Sounds like science fiction? Far from it. There are several successful trials for these robots, from robots able to remove cancerous tumors from patients to robots that can perform eye surgery with impressive precision. While they haven’t been widely adopted, the healthcare sector already has a symbiotic relationship with robots, so you can expect these tiny robots to become more common in the near future.
Integrated IoT is the Key
All of the devices above (and all of the IoT devices, really) offer more value when they are integrated into a smart network that exceeds them and their connections.
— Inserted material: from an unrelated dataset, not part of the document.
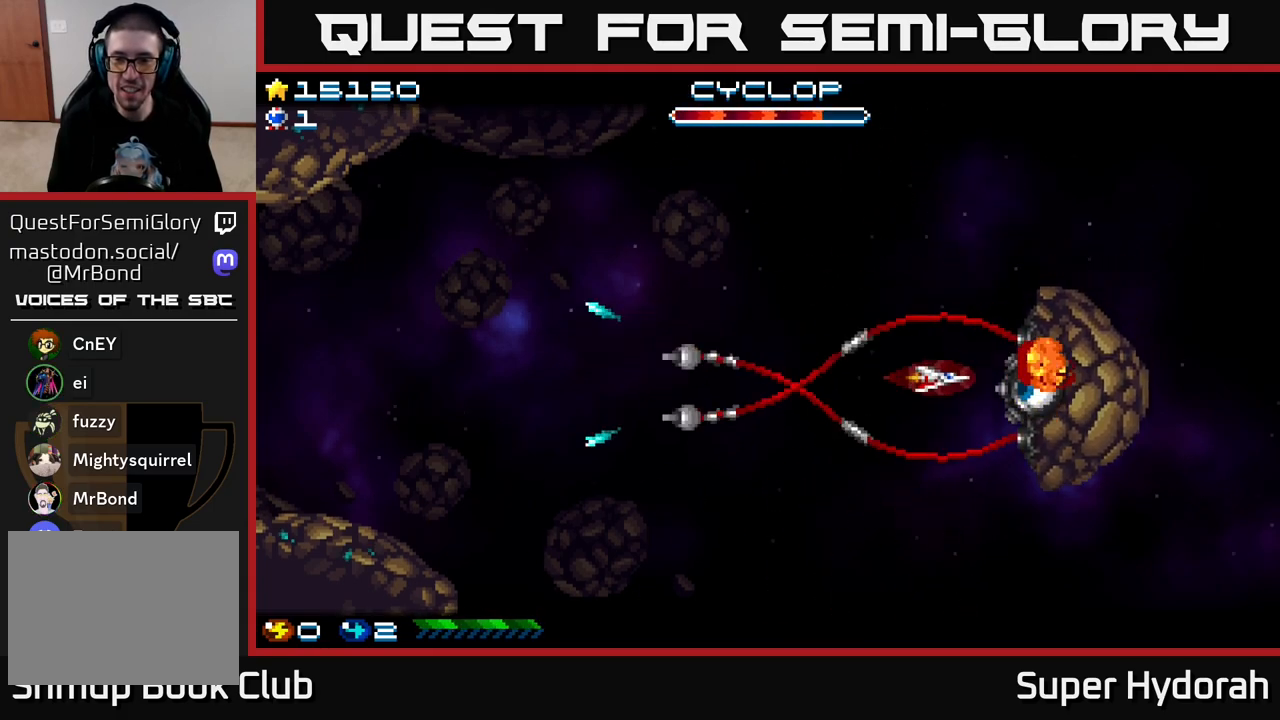
{"buttons": ["A"], "left_stick": "center", "events": [[100, "DPAD_DOWN", "down"], [167, "DPAD_DOWN", "up"], [300, "DPAD_DOWN", "down"], [383, "DPAD_DOWN", "up"]]}
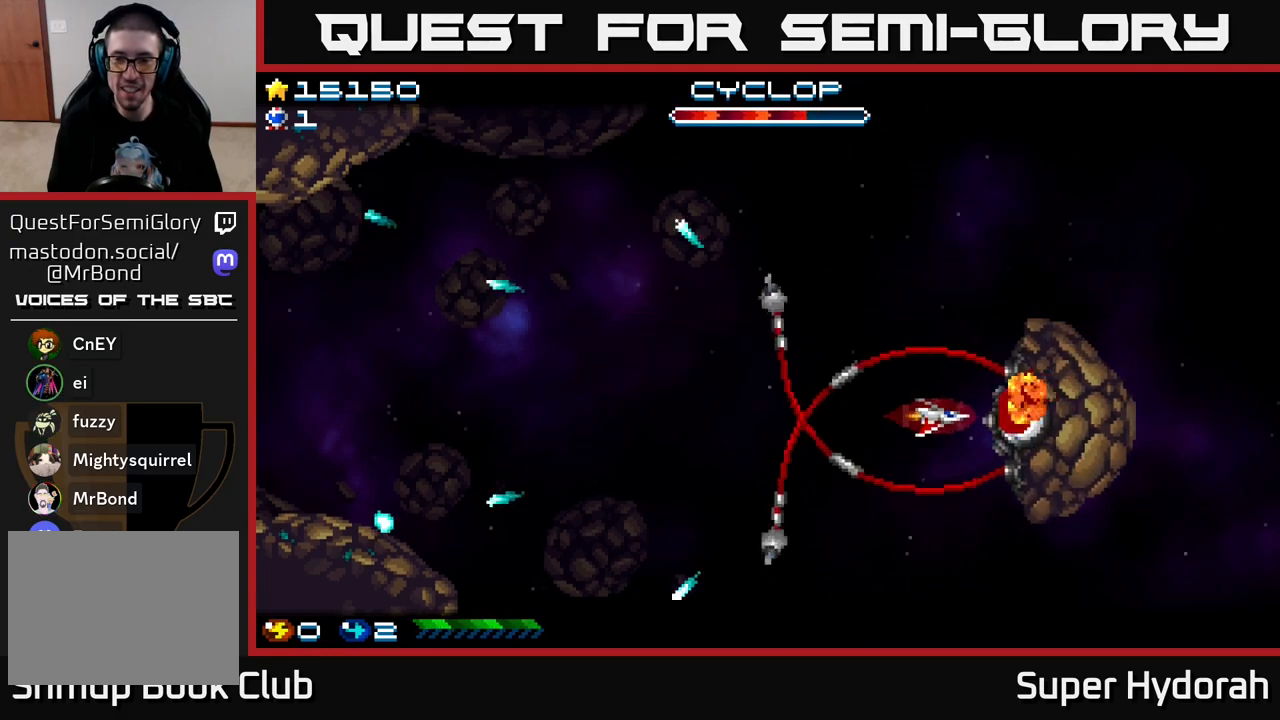
{"buttons": ["A"], "left_stick": "center", "events": [[17, "DPAD_DOWN", "down"], [100, "DPAD_DOWN", "up"], [183, "DPAD_LEFT", "down"], [317, "DPAD_LEFT", "up"]]}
Rather than just performing tasks autonomously, healthcare IoT devices need to be connected with other solutions (mainly AI but also augmented reality, 5G, and edge computing) to make a bigger difference in medical practices and patients’ lives.
That’s because a more sophisticated digital environment provides a deeper understanding of the body, its conditions, ailments, and diseases by combining monitoring capabilities with analytical algorithms in real-time. Such integration isn’t just amazing to better understand our bodies – it can actually save lives by providing vital information that allows for quicker and more precise treatments.
In short, IoT devices for healthcare need to go beyond the mere connectivity and into a true integration that can provide those devices with further value and bring better solutions closer to the patients. Given the digital acceleration we’ve experienced during the pandemic, that dream appears nearer than ever.